Madame Chao,

Described as "INSANITY" by TIME OUT NEW YORK magazine...

"Her body of work is extremely dense- lushly saturated- richer than one's ability to actually experience what's happening"

T. Terbolizard, 2002, 'Better Propaganda, Madame Chao Interview'. Accessed 16 June, 2013.

"The artist’s insistent imagery, created by complex computer software and programming, offers a hip-hop version of reality. She achieves this by sampling seemingly random fragments of video games, noise blasts and pulsating techno beats, mixing them with scenes from cult-classic Asian flicks and odd outtakes of contemporary America, including scenes from TV commercials. The resultant images seem to melt from one to another, forming an intense, chaotic melee that suggests the whirling frames of a kaleidoscope yet somehow manages to remain both cohesive and compelling."

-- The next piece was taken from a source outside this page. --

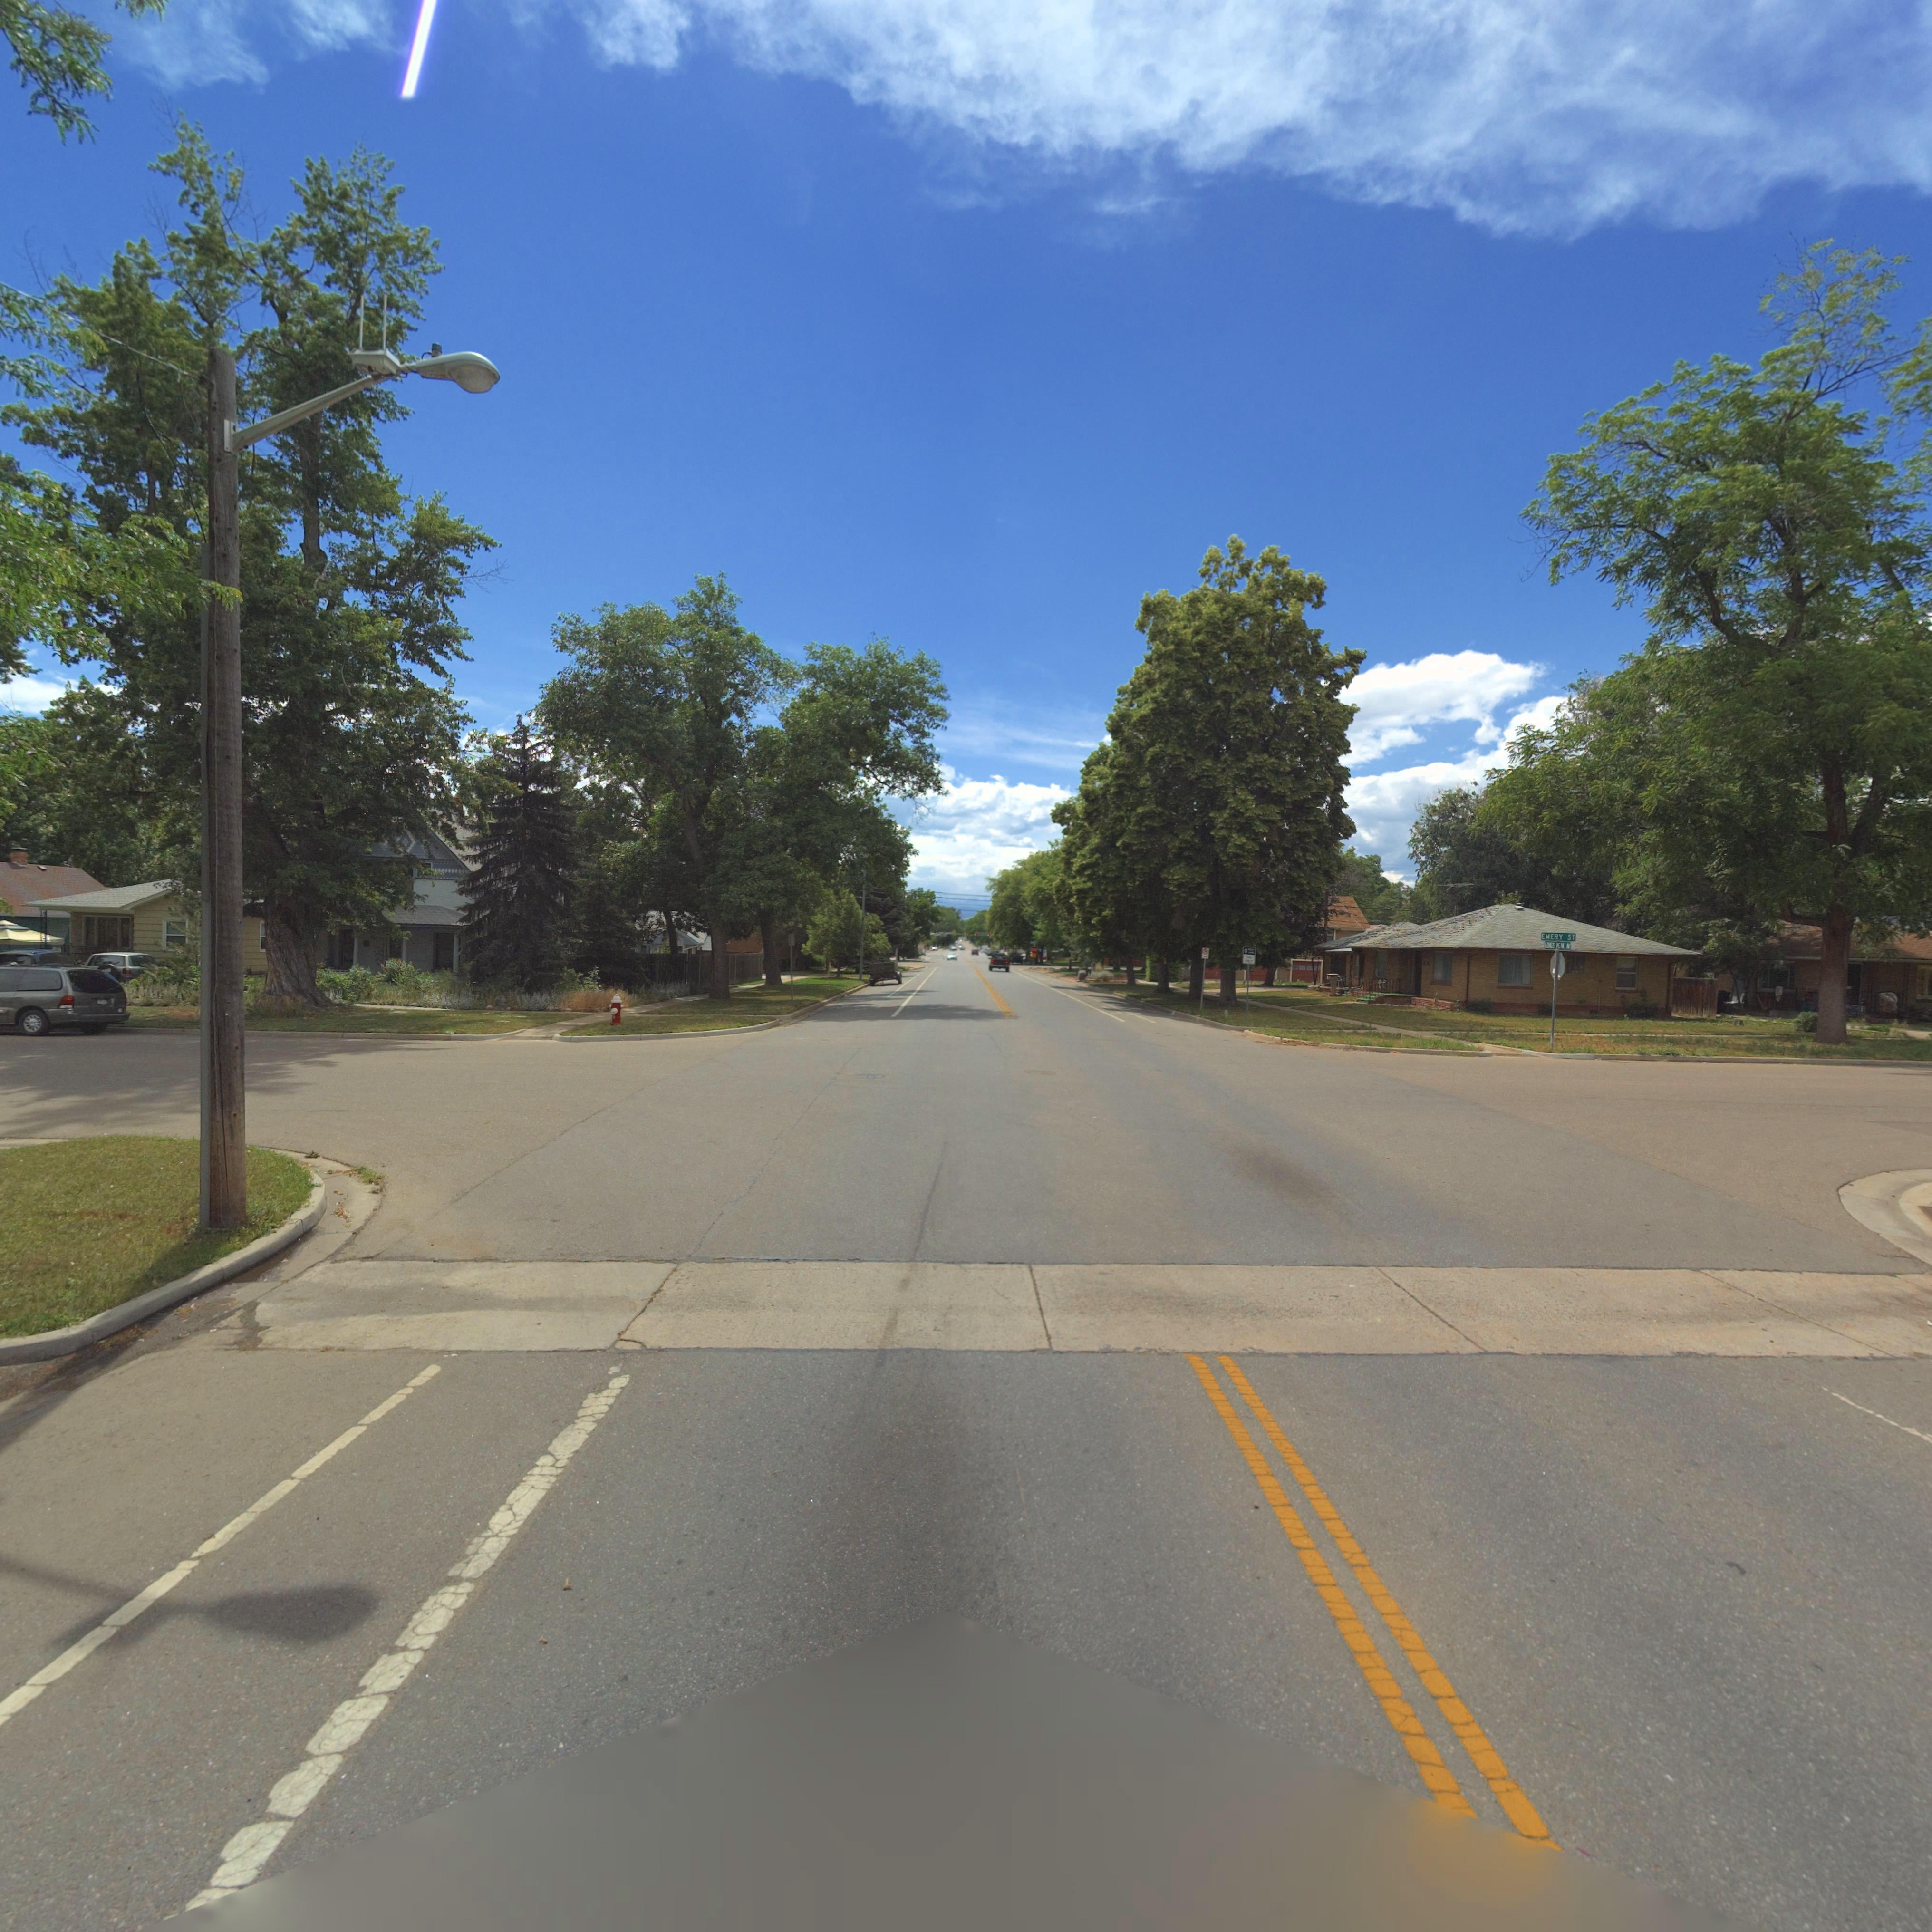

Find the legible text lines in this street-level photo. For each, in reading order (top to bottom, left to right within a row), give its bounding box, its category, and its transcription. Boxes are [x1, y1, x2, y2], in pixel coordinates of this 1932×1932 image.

Catherine D. Anspon, 2004, 'Art Lies, a Contemporary Art Journal', Issue 44.

"The mysterious Madame Chao’s high impact, speed metal video art presents an even more complex use of computer programs, databases, video games, noise, hardcore techno, the internet, and pop culture. Each work of art is a radical creation based on the vast flow of information that the artist samples from an almost infinite source of imagery and sound, real or invented, from which she composes non-sequential narratives that define our media culture. Chao’s intensity is reminiscent of the drip paintings of Jackson Pollock and the experimental films of Stan Brakhage. The very velocity and timing of her imagery induces contradictory feelings of excitement and tranquility."

Station Museum of Contemporary Art. Houston, Texas. 29 May, 2004. 'Digital Impact: Video (r)Evolution'. Accessed 16 June, 2013.